At 20 I left there and moved to Seattle, what became clear was whites just seemed to need to hate on 'the other'. Not many blacks or Puerto Ricians but many Asians and Natives People so that's who the whites picked on. Now of course I'm on the east side of the Cascades and it's all those from south of the border and Blacks (this includes Haitians and those with dark skin from any where).
In 1984, while living in Seattle, I met a guy through bicycling, he worked in a bike shop in the Fremont section of Seattle. We started dating, one day my roommate, a Latino woman, said to me, I shit you not, "Ya know he's black?"
We were together for 15 years, so I became more aware of the subtle ways of racist people and of course my mom blew a gasket, which sort of went a long way to explaining many things I'd wondered about her.

@silverotter11 Yeah, it was a real learning curve with the subtleties of northern bigotry, let alone cross-minority bigotry - but it really sucks that you had to cope with your immediate family that way.

I was raised in Pennsylvania, too.
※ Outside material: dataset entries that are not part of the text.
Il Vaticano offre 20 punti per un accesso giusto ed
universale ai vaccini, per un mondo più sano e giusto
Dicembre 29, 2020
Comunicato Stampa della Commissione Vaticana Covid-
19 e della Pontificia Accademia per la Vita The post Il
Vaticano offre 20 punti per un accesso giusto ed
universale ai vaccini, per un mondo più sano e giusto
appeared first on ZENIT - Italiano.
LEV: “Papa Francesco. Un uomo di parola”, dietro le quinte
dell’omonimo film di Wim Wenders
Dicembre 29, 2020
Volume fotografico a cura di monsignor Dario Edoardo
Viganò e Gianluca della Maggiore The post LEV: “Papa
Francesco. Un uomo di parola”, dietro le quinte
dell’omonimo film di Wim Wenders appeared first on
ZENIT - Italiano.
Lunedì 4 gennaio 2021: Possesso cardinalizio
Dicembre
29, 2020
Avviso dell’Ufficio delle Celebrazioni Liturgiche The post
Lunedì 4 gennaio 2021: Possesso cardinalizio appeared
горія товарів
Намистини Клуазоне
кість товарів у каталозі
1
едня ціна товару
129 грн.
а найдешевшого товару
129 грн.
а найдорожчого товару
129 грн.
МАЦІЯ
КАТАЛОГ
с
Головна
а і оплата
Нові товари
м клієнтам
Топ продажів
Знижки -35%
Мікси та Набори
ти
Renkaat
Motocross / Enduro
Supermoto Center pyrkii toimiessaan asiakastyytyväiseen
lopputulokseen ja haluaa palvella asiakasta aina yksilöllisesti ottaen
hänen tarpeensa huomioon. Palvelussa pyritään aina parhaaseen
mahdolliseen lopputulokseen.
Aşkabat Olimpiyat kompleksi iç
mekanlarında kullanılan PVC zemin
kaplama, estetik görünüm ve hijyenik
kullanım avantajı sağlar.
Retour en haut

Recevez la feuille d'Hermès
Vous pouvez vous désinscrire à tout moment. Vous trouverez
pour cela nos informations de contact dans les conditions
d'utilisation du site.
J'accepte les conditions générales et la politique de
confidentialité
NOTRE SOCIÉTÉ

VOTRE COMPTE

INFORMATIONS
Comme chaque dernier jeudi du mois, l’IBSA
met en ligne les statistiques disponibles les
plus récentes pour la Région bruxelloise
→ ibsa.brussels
I started seeing a Black man when I was 16 and it was an eye-opener learning how to behave when driving around or how to cope when refused service in restaurants and such. His best friend, also Black, had a PR girlfriend and one night a White guy at the club took an interest in her. She declined and he was pissed, so when we were leaving, White guy and a group of friends ran him over. He lived, but barely. It was stressful for all of us and eventually a biracial guy we know died by suicide from the racial pressures and it was just too much for me to consider having kids in that atmosphere. It took me decades to forgive myself because, fuck, I was barely 20. He went to Cali and I went to Florida.

I moved back to PA briefly in my twenties. Had a third-floor walk-up in a beautiful deco building in a pretty neighborhood. Wasn't there long when a Black family moved nearby and shortly thereafter a cross was burned in their yard. A big one. Since it's become redder since then, it's probably even worse now. I think the hypocracy of it all is worse than the blatant Southern bigotry because at least you see it coming. The only thing I miss about PA is that apartment.

@Lauren WOW! An Art Deco apartment!!! How lucky! I do love some of those old 'row' homes.
The rest of the story is pure shitty hell. Guess we got some stories! I never did understand Black English but for the most part my guy spoke proper English, his Mom drilled into him the importance of speaking well. Sure did not help in the late 1950s when the cops are knockin' you upside the head cause you're in the white section of an area. He was raised in Hayward, that's near Oakland, CA.

6

I believe this is called southern justice. Best bet would be that the majority are certainly black or Hispanic. That they were killed by the police or lynch mobs. That in Mississippi the probability that anyone will be held accountable and the facts of the cases come out almost nil. And that the facts in this atrocity will never be published for Florida children to read in a history class.

4

It's Mississippi!

5

Sadly the first thought that came to mind was the last line of the movie Chinatown - only changed to reflect it's Mississippi not Chinatown.
It's horrifying and disgusting that officials thought this was acceptable, allowed it and probably turned a blind eye. JHC!

5

Public officials in this country are failing citizens on a daily basis,combined with the arrogant elief that they do not have to inform people about the most basic things.

8

Nikki Haley needs to learn all about this.

MANY need to learn about this. Hard to imagine, isn't it?